Question

A biconvex lens is formed by using two plano-convex lenses as shown in the figure. The refractive index and radius of curvature of surfaces are also mentioned. When an object is placed on the left side of the lens at a distance of \(30\,\text{cm}\), the magnification of the image will be:

• A. \(-2.5\)
• B. \(+2.5\)
• C. \(+2\)
• D. \(-2\)

Hint:

Negative magnification indicates a real and inverted image.

Answer 1

The Correct Option is A

To find the magnification of the image formed by the biconvex lens, we need to calculate the effective focal length of the combined lens system using the formula for the combination of lenses.

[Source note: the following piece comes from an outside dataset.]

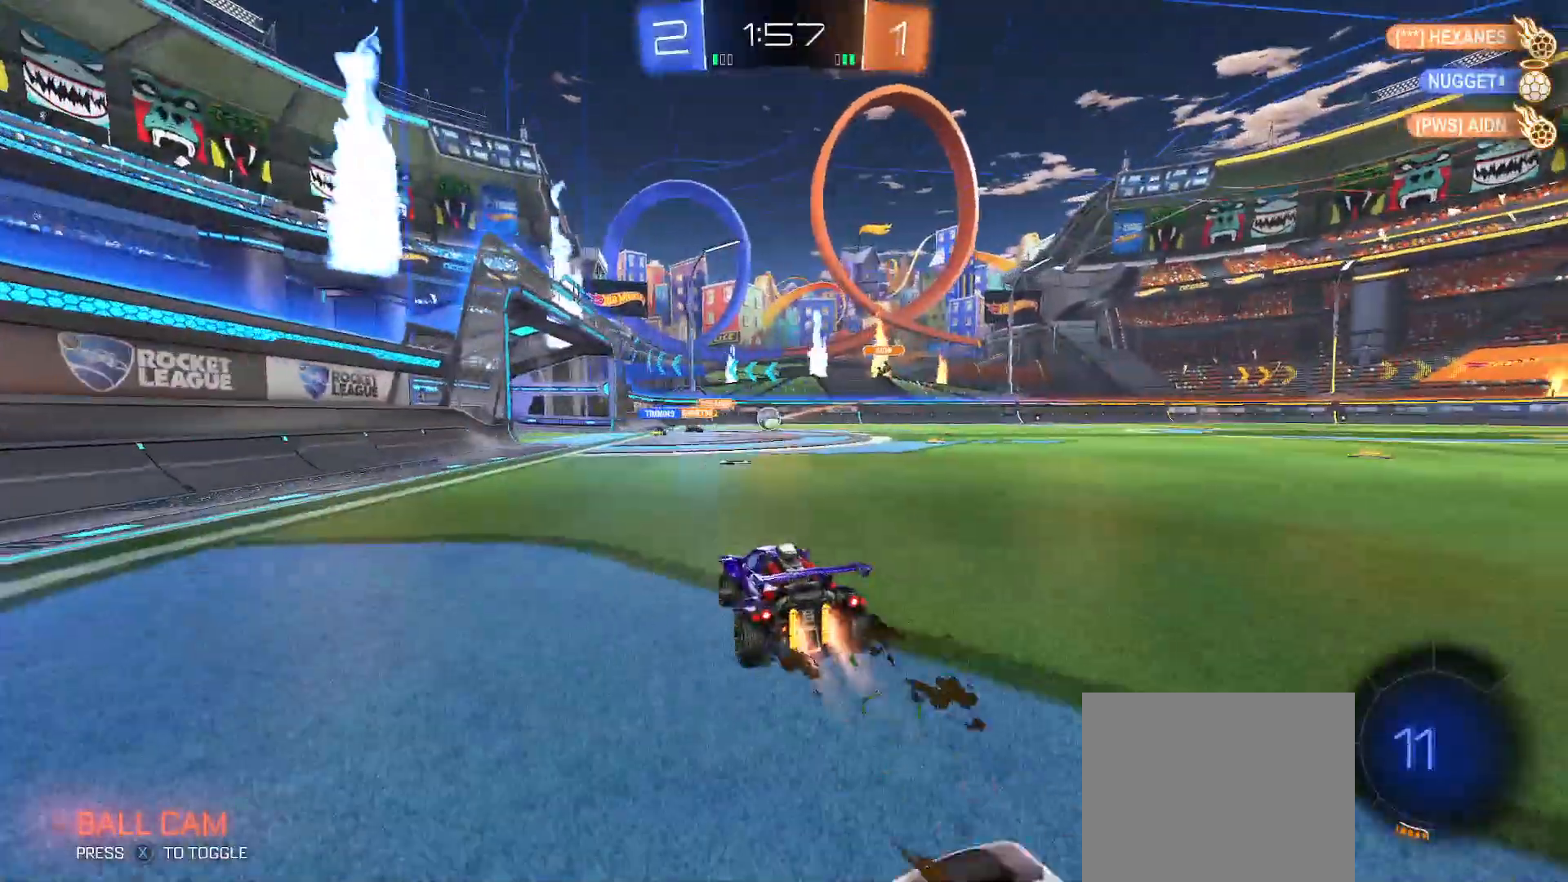
{"buttons": ["R2"], "left_stick": "up-left", "right_stick": "center", "events": [[50, "left_stick", "center"], [117, "left_stick", "left"], [217, "B", "up"], [217, "left_stick", "center"], [267, "left_stick", "right"], [433, "left_stick", "up-left"]]}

Step 1: Calculate the Focal Length of Each Lens

Using the lens maker's formula:

\(\frac{1}{f} = (\mu - 1) \left( \frac{1}{R_1} - \frac{1}{R_2} \right)\)

where \(\mu\) is the refractive index, and \(R_1, R_2\) are the radii of curvature.

Lens 1:

\(\mu_1 = 1.5, \, R_1 = 15\,\text{cm}, \, R_2 = \infty\)

Substituting the values, we get:

\(\frac{1}{f_1} = (1.5 - 1) \left( \frac{1}{15} - 0 \right)\)

\(f_1 = 30\,\text{cm}\)

Lens 2:

\(\mu_2 = 1.2, \, R_1 = \infty, \, R_2 = -12\,\text{cm}\)

Substituting the values, we get:

\(\frac{1}{f_2} = (1.2 - 1) \left(0 - \frac{1}{-12} \right)\)

\(f_2 = 60\,\text{cm}\)

Step 2: Calculate the Effective Focal Length

The formula for the effective focal length \(f\) of two lenses in contact is:

\(\frac{1}{f} = \frac{1}{f_1} + \frac{1}{f_2}\)

\(\frac{1}{f} = \frac{1}{30} + \frac{1}{60}\)

\(\frac{1}{f} = \frac{2 + 1}{60} = \frac{3}{60} = \frac{1}{20}\)

\(f = 20\,\text{cm}\)

Step 3: Calculate the Magnification

Using the magnification formula for lenses:

\(M = -\frac{v}{u}\)

Using the lens formula: \(\frac{1}{f} = \frac{1}{v} - \frac{1}{u}\)

\(\frac{1}{20} = \frac{1}{v} - \frac{1}{-30}\)

\(\frac{1}{v} = \frac{1}{20} - \frac{1}{30} = \frac{3 - 2}{60} = \frac{1}{60}\)

\(v = 60\,\text{cm}\)

Substituting for magnification \(M\):

\(M = -\frac{60}{-30} = -2\)

Therefore, the correct option is \(-2\).